What Do People with Middle Eastern Names, Who Wear Beards, and Who Attend Mosques Have In Common? No Clue? Join the Canadian Authorities.

Michelle Malkin describes the lengths that Canadian (and most American) authorities go to to refuse to "connect the dots."


We live on a doomed continent of ostriches.

A Royal Canadian Mounted Police official coined the baneful phrase "broad strata" to describe the segment of Canadian society from whence Qayyum Abdul Jamal and his fellow adult suspects Fahim Ahmad, Zakaria Amara, Asad Ansari, Shareef Abdelhaleen, Mohammed Dirie, Yasim Abdi Mohamed, Jahmaal James, Amin Mohamed Durrani, Abdul Shakur, Ahmad Mustafa Ghany and Saad Khalid came.


"Broad"? I suppose it is so if one defines "broad" to mean more than one spelling variation of Mohammed or Jamal. Or perhaps, as Internet humorist Jim Treacher (jimtreacher.com) suggests, "broad" refers to the "strata" of the suspects' beard lengths.

Undeterred by the obvious, Toronto police chief Bill Blair assured the public that the Muslim suspects "were motivated by an ideology based on politics, hatred and terrorism, and not on faith. . . . I am not aware of any mosques that these individuals were influenced by." Well, Chief Blindspot, try the Al-Rahman Islamic Center for Islamic Education. That's the Canadian storefront mosque where eldest jihadi suspect Qayyum Abdul Jamal is, according to his own lawyer, a prayer leader and active member -- along with many of the other Muslim males arrested in the sweep.

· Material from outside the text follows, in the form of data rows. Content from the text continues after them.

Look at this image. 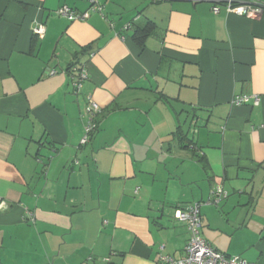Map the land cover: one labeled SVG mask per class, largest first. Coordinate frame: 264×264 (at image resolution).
I'll return each instance as SVG.
<instances>
[{
    "label": "crops",
    "instance_id": "crops-1",
    "mask_svg": "<svg viewBox=\"0 0 264 264\" xmlns=\"http://www.w3.org/2000/svg\"><path fill=\"white\" fill-rule=\"evenodd\" d=\"M218 1L98 0L70 22L56 11L87 0H0V264L178 260L193 204L211 247L264 264V11Z\"/></svg>",
    "mask_w": 264,
    "mask_h": 264
},
{
    "label": "built area",
    "instance_id": "built-area-1",
    "mask_svg": "<svg viewBox=\"0 0 264 264\" xmlns=\"http://www.w3.org/2000/svg\"><path fill=\"white\" fill-rule=\"evenodd\" d=\"M153 2H159L162 0H152ZM89 9L84 13H76L66 6L60 7L56 11V15L60 18H64L70 22L84 21L89 18L91 13L102 14V7L99 5L98 0H87ZM219 4H222L224 11L227 14H234L236 16L245 17L248 19H256L264 11V7L253 1L248 0H220ZM220 9L217 5L212 8L214 14L219 13ZM113 28V24H110ZM130 26L126 25L123 29H128ZM34 35L43 37L45 34V28L41 25L37 26L33 30ZM76 72V79L74 81L73 89L74 93L78 94L85 80H87V73L84 68L74 69ZM55 71H50L49 75L52 76ZM252 100L253 105L259 104V98L257 96H239L234 98L232 103L240 106L247 104ZM100 112V107L90 98L83 109L82 116L86 122L84 125V136L82 144L88 143L90 136L97 129L96 116ZM226 198V193L221 187H216L212 193L208 203L217 204L222 199ZM174 219L179 223L187 225L189 232V239L184 248V256L181 259H174L170 256L159 255V264H253L238 256H227L220 253L213 247H211L201 235L203 227V221L200 214V204H193L186 210L177 208L174 212ZM161 247L160 250H162Z\"/></svg>",
    "mask_w": 264,
    "mask_h": 264
},
{
    "label": "trees",
    "instance_id": "trees-1",
    "mask_svg": "<svg viewBox=\"0 0 264 264\" xmlns=\"http://www.w3.org/2000/svg\"><path fill=\"white\" fill-rule=\"evenodd\" d=\"M147 31H136L133 35V39L138 41L142 38H145L147 36Z\"/></svg>",
    "mask_w": 264,
    "mask_h": 264
}]
</instances>
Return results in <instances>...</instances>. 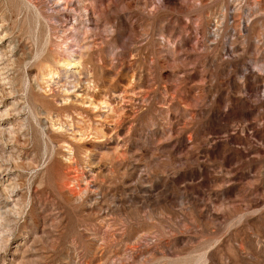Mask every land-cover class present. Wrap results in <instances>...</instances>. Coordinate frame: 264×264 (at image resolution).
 Returning a JSON list of instances; mask_svg holds the SVG:
<instances>
[{"label":"rangeland","instance_id":"obj_1","mask_svg":"<svg viewBox=\"0 0 264 264\" xmlns=\"http://www.w3.org/2000/svg\"><path fill=\"white\" fill-rule=\"evenodd\" d=\"M1 54L0 264H264V0H0Z\"/></svg>","mask_w":264,"mask_h":264},{"label":"bare ground","instance_id":"obj_2","mask_svg":"<svg viewBox=\"0 0 264 264\" xmlns=\"http://www.w3.org/2000/svg\"><path fill=\"white\" fill-rule=\"evenodd\" d=\"M58 6V4H56L55 3V6ZM61 5V4H60ZM59 5V6H60ZM66 10V9H65ZM71 49H72V46H69V44H68V47L65 49L67 52H68V56H72V52L74 51H71ZM4 56H6V55H3V54H1L0 55V61H2V60H4ZM6 59V58H5ZM6 62V61H5ZM60 65L61 66H70L71 67V62H70V60L69 59H64V60H62L61 62H60ZM66 69V68H65ZM55 74V73H54ZM46 76H53V73H52V71L50 70V69H47L46 70V72H45V74H44V77H46ZM8 83V82H7ZM4 157V156H3ZM9 180V179H8ZM10 186H11V184H10ZM12 192V191H11ZM10 191H6V194H10L11 193ZM7 196V195H6ZM8 198V197H7ZM5 203H7V202H5ZM4 210V209H3ZM7 213H9V212H3L2 213V215H6Z\"/></svg>","mask_w":264,"mask_h":264}]
</instances>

Many clueless North Americans remain shocked, shocked, that jihadis live among them -- despite the open secret of our northern neighbor's reputation as an Islamic terrorist safe haven. A cloud of befuddlement looms. The Toronto Star reports, with jaw-dropping dim-wittedness, that "it is difficult to find a common denominator" among those who would kill us.